6.6. Tekstuele aanpassingen buiten het advies van de Raad van State Aangezien het opstellen van het E-governmentdecreet en het opstellen van het GDI-decreet een verschillend tijdsverloop kenden, en er niet kon worden voorzien welk voorontwerp van decreet welke timing zou halen, werd in het e-govermentdecreet reeds een aantal aanpassingen aan het GIS-decreet, het GRBdecreet en het Voorkooprechtendecreet ingevoerd. Omdat er nu reeds meer zicht is op de ontwikkeling van beide decreten en de uitvoering van het E-governmentdecreet, wordt er geopteerd om de procedure tot

Stuk 2022 (2008-2009) – Nr. 1

aanduiding van authentieke gegevensbronnen en de aanduiding van authentieke geografische gegevensbronnen op elkaar af te stemmen zodat beheersinstanties van de geografische bronnen evenzeer deze procedure doorlopen vooraleer als beheersinstantie van een authentieke bron door de Vlaamse Regering te worden erkend. Vandaar dat in het E-governmentdecreet de wijzigingen aan het GIS-decreet, het GRB-decreet en het Voorkooprechtendecreet die decretaal reeds bepaalden dat het AGIV een beheersinstantie van een authentieke bron is en dat GRB en VKR reeds authentieke gegevensbronnen zijn, worden opgeheven. Zoals bij alle andere Vlaamse gegevensbronnen, zal ook bij de voornoemde gegevensbronnen voorafgaand worden onderzocht of die in aanmerking komen om door de Vlaamse Regering als authentieke bron te worden erkend. Aangezien het opheffen van de wijzigingsbepalingen van het E-governmentdecreet geen impact heeft op derden (= niet-overheidsinstanties) en het een loutere materiële wijziging is om verschillende regelgevingen beter op elkaar af te stemmen, hoeft dit niet voor bijkomend advies aan de Raad van State te worden voorgelegd. In artikel 33 was vergeten om het gebruik van verwerkingsdiensten afhankelijk te kunnen maken van de betaling van een vergoeding. Deze onnauwkeurigheid wordt bij deze rechtgezet. Aangezien dit een louter materiële aanpassing betreft, hoeft geen advies van de Raad van State worden ingewonnen. In artikel 36, §1, was een taalkundige fout geslopen. Deze onnauwkeurigheid wordt bij deze rechtgezet. Aangezien dit een louter materiële aanpassing betreft, hoeft geen advies van de Raad van State worden ingewonnen. In een aantal bepalingen die het GRB-decreet wijzigen (artikelen 38, 39, 41, 42, 45, 46 en 47) werd het begrip ‘deelnemer aan GIS-Vlaanderen’ niet vervangen door de volledige nominatieve opsomming van de deelnemers. Deze onnauwkeurigheid wordt bij deze rechtgezet. Aangezien dit een louter materiële aanpassing betreft, hoeft geen advies van de Raad van State worden ingewonnen.

7.

Structuur van het decreet

Hoofdstuk I Algemene bepalingen (artikelen 1 tot 3)

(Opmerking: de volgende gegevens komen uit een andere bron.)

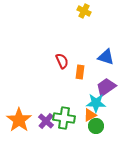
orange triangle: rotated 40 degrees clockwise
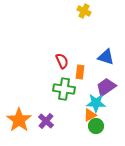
green cross: moved 29 px up
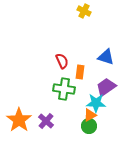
green circle: moved 7 px left
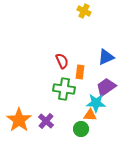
blue triangle: rotated 42 degrees counterclockwise
orange triangle: rotated 32 degrees clockwise
green circle: moved 8 px left, 3 px down
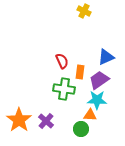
purple trapezoid: moved 7 px left, 7 px up
cyan star: moved 1 px right, 3 px up
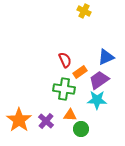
red semicircle: moved 3 px right, 1 px up
orange rectangle: rotated 48 degrees clockwise
orange triangle: moved 20 px left
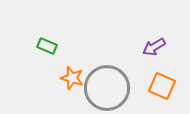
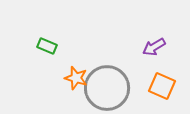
orange star: moved 4 px right
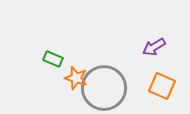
green rectangle: moved 6 px right, 13 px down
gray circle: moved 3 px left
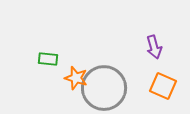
purple arrow: rotated 75 degrees counterclockwise
green rectangle: moved 5 px left; rotated 18 degrees counterclockwise
orange square: moved 1 px right
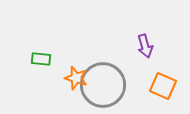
purple arrow: moved 9 px left, 1 px up
green rectangle: moved 7 px left
gray circle: moved 1 px left, 3 px up
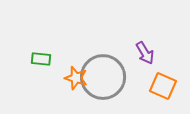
purple arrow: moved 7 px down; rotated 15 degrees counterclockwise
gray circle: moved 8 px up
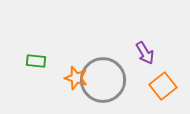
green rectangle: moved 5 px left, 2 px down
gray circle: moved 3 px down
orange square: rotated 28 degrees clockwise
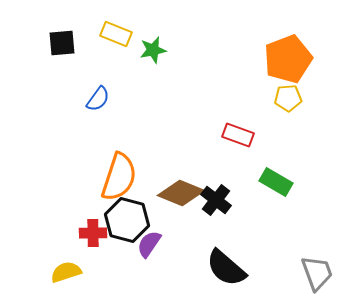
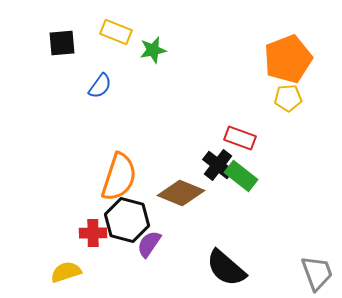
yellow rectangle: moved 2 px up
blue semicircle: moved 2 px right, 13 px up
red rectangle: moved 2 px right, 3 px down
green rectangle: moved 35 px left, 6 px up; rotated 8 degrees clockwise
black cross: moved 2 px right, 35 px up
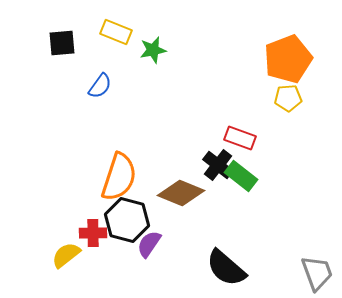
yellow semicircle: moved 17 px up; rotated 20 degrees counterclockwise
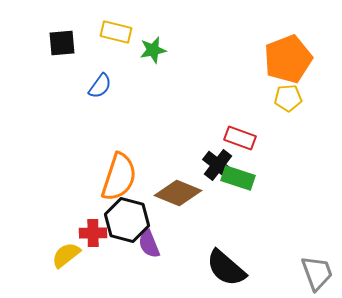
yellow rectangle: rotated 8 degrees counterclockwise
green rectangle: moved 3 px left, 2 px down; rotated 20 degrees counterclockwise
brown diamond: moved 3 px left
purple semicircle: rotated 56 degrees counterclockwise
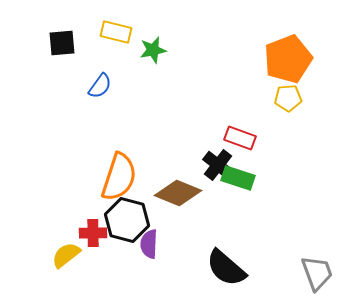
purple semicircle: rotated 24 degrees clockwise
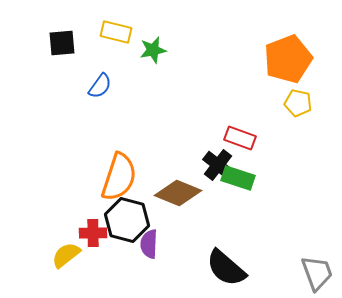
yellow pentagon: moved 10 px right, 5 px down; rotated 16 degrees clockwise
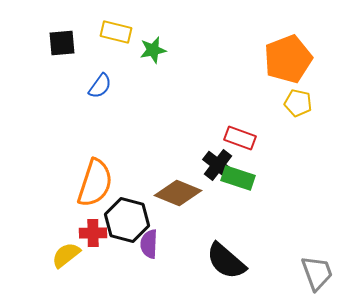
orange semicircle: moved 24 px left, 6 px down
black semicircle: moved 7 px up
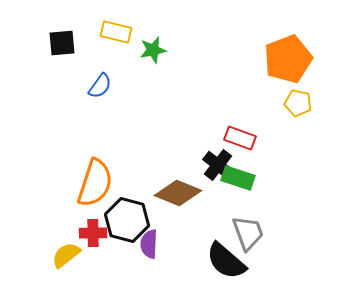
gray trapezoid: moved 69 px left, 40 px up
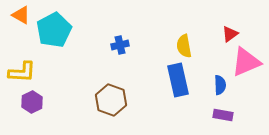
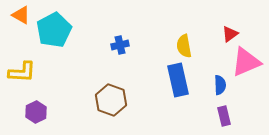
purple hexagon: moved 4 px right, 10 px down
purple rectangle: moved 1 px right, 1 px down; rotated 66 degrees clockwise
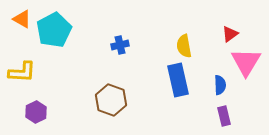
orange triangle: moved 1 px right, 4 px down
pink triangle: rotated 36 degrees counterclockwise
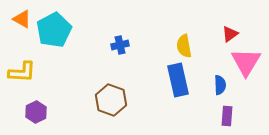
purple rectangle: moved 3 px right; rotated 18 degrees clockwise
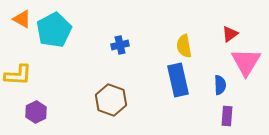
yellow L-shape: moved 4 px left, 3 px down
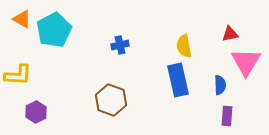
red triangle: rotated 24 degrees clockwise
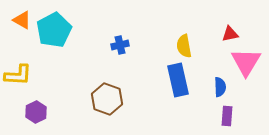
orange triangle: moved 1 px down
blue semicircle: moved 2 px down
brown hexagon: moved 4 px left, 1 px up
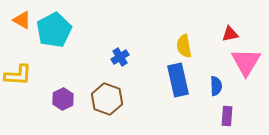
blue cross: moved 12 px down; rotated 18 degrees counterclockwise
blue semicircle: moved 4 px left, 1 px up
purple hexagon: moved 27 px right, 13 px up
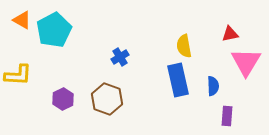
blue semicircle: moved 3 px left
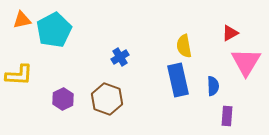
orange triangle: rotated 42 degrees counterclockwise
red triangle: moved 1 px up; rotated 18 degrees counterclockwise
yellow L-shape: moved 1 px right
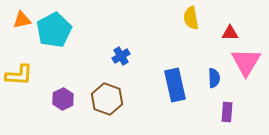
red triangle: rotated 30 degrees clockwise
yellow semicircle: moved 7 px right, 28 px up
blue cross: moved 1 px right, 1 px up
blue rectangle: moved 3 px left, 5 px down
blue semicircle: moved 1 px right, 8 px up
purple rectangle: moved 4 px up
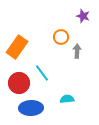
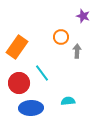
cyan semicircle: moved 1 px right, 2 px down
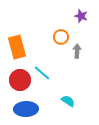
purple star: moved 2 px left
orange rectangle: rotated 50 degrees counterclockwise
cyan line: rotated 12 degrees counterclockwise
red circle: moved 1 px right, 3 px up
cyan semicircle: rotated 40 degrees clockwise
blue ellipse: moved 5 px left, 1 px down
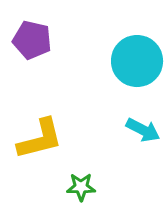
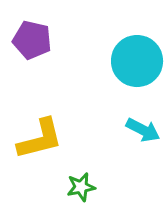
green star: rotated 12 degrees counterclockwise
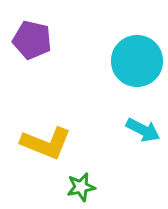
yellow L-shape: moved 6 px right, 4 px down; rotated 36 degrees clockwise
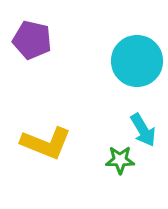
cyan arrow: rotated 32 degrees clockwise
green star: moved 39 px right, 27 px up; rotated 12 degrees clockwise
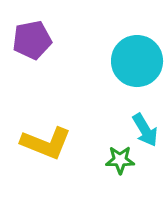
purple pentagon: rotated 24 degrees counterclockwise
cyan arrow: moved 2 px right
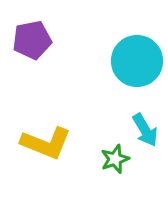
green star: moved 5 px left, 1 px up; rotated 20 degrees counterclockwise
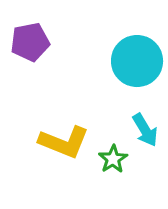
purple pentagon: moved 2 px left, 2 px down
yellow L-shape: moved 18 px right, 1 px up
green star: moved 2 px left; rotated 12 degrees counterclockwise
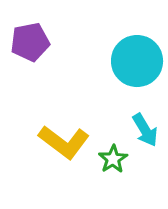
yellow L-shape: rotated 15 degrees clockwise
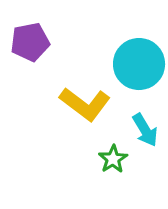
cyan circle: moved 2 px right, 3 px down
yellow L-shape: moved 21 px right, 38 px up
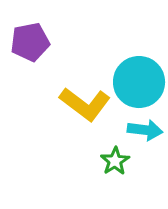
cyan circle: moved 18 px down
cyan arrow: rotated 52 degrees counterclockwise
green star: moved 2 px right, 2 px down
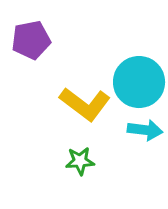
purple pentagon: moved 1 px right, 2 px up
green star: moved 35 px left; rotated 28 degrees clockwise
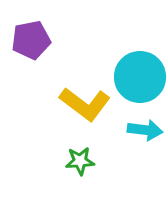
cyan circle: moved 1 px right, 5 px up
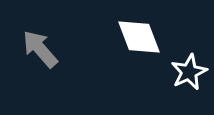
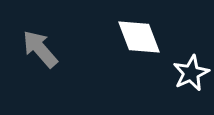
white star: moved 2 px right, 1 px down
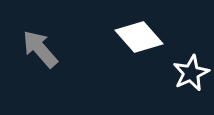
white diamond: rotated 21 degrees counterclockwise
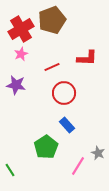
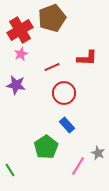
brown pentagon: moved 2 px up
red cross: moved 1 px left, 1 px down
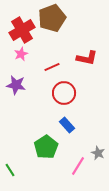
red cross: moved 2 px right
red L-shape: rotated 10 degrees clockwise
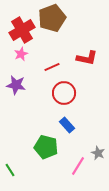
green pentagon: rotated 25 degrees counterclockwise
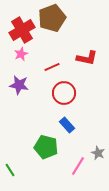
purple star: moved 3 px right
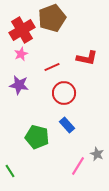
green pentagon: moved 9 px left, 10 px up
gray star: moved 1 px left, 1 px down
green line: moved 1 px down
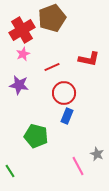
pink star: moved 2 px right
red L-shape: moved 2 px right, 1 px down
blue rectangle: moved 9 px up; rotated 63 degrees clockwise
green pentagon: moved 1 px left, 1 px up
pink line: rotated 60 degrees counterclockwise
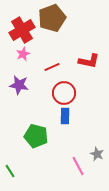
red L-shape: moved 2 px down
blue rectangle: moved 2 px left; rotated 21 degrees counterclockwise
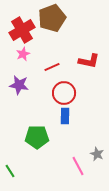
green pentagon: moved 1 px right, 1 px down; rotated 15 degrees counterclockwise
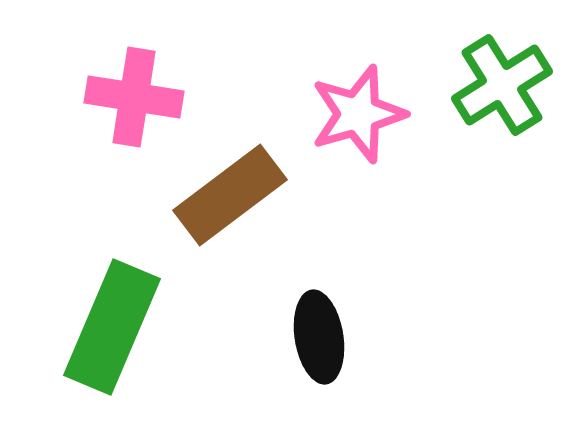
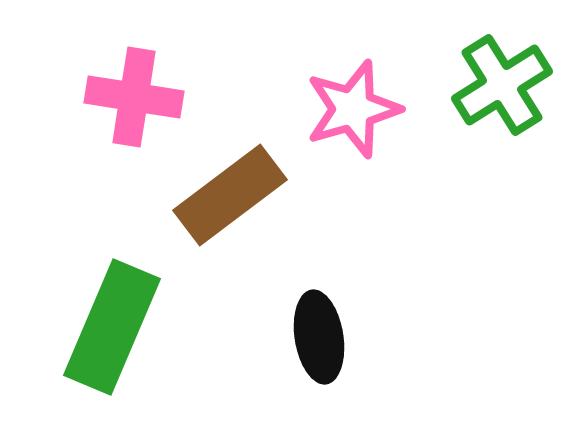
pink star: moved 5 px left, 5 px up
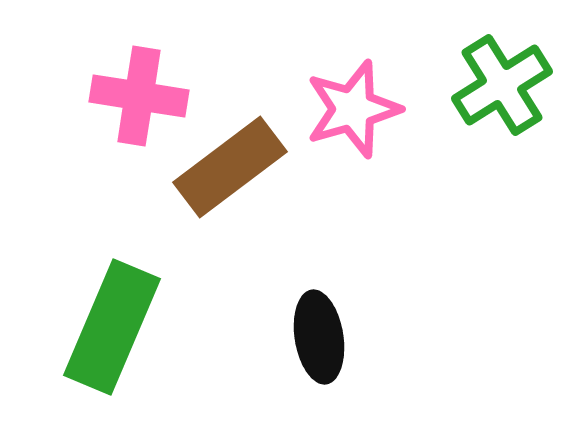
pink cross: moved 5 px right, 1 px up
brown rectangle: moved 28 px up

Stuk 2022 (2008-2009) – Nr. 1

22

Hoofdstuk II Het samenwerkingsverband GDI-Vlaanderen (artikelen 4 tot 9) Hoofdstuk III Planning van GDI-Vlaanderen (artikelen 10 en 11) Hoofdstuk IV De GDI (artikelen 12 tot 20) Hoofdstuk V Authentieke geografische gegevensbronnen (artikelen 21 tot 24) Hoofdstuk VI Harmonisering van geografische gegevensbronnen en interoperabiliteit van geografische diensten (artikel 25) Hoofdstuk VII Netwerkdiensten (artikelen 26 tot 35) Hoofdstuk VIII Monitoring en rapportering (artikel 36) Hoofdstuk IX Coördinatie (artikel 37) Hoofdstuk X Wijzigingsbepalingen (artikelen 38 tot 56) Hoofdstuk XI Slotbepalingen (artikelen 57 tot 60).

ARTIKELSGEWIJZE TOELICHTING

Artikel 1 Dit artikel behoeft geen toelichting. Het vermeldt, conform artikel 19, §1, van de bijzondere wet van 8 augustus 1980 tot hervorming der instellingen, dat het decreet zowel een gewest- (wat betreft de geografische gegevensbronnen en diensten van de instanties die onder de bevoegdheid van het Vlaamse Gewest vallen) als gemeenschapsaangelegenheid (wat betreft de geografische gegevensbronnen en diensten van de instanties die onder de bevoegdheid van de Vlaamse Gemeenschap vallen) betreft.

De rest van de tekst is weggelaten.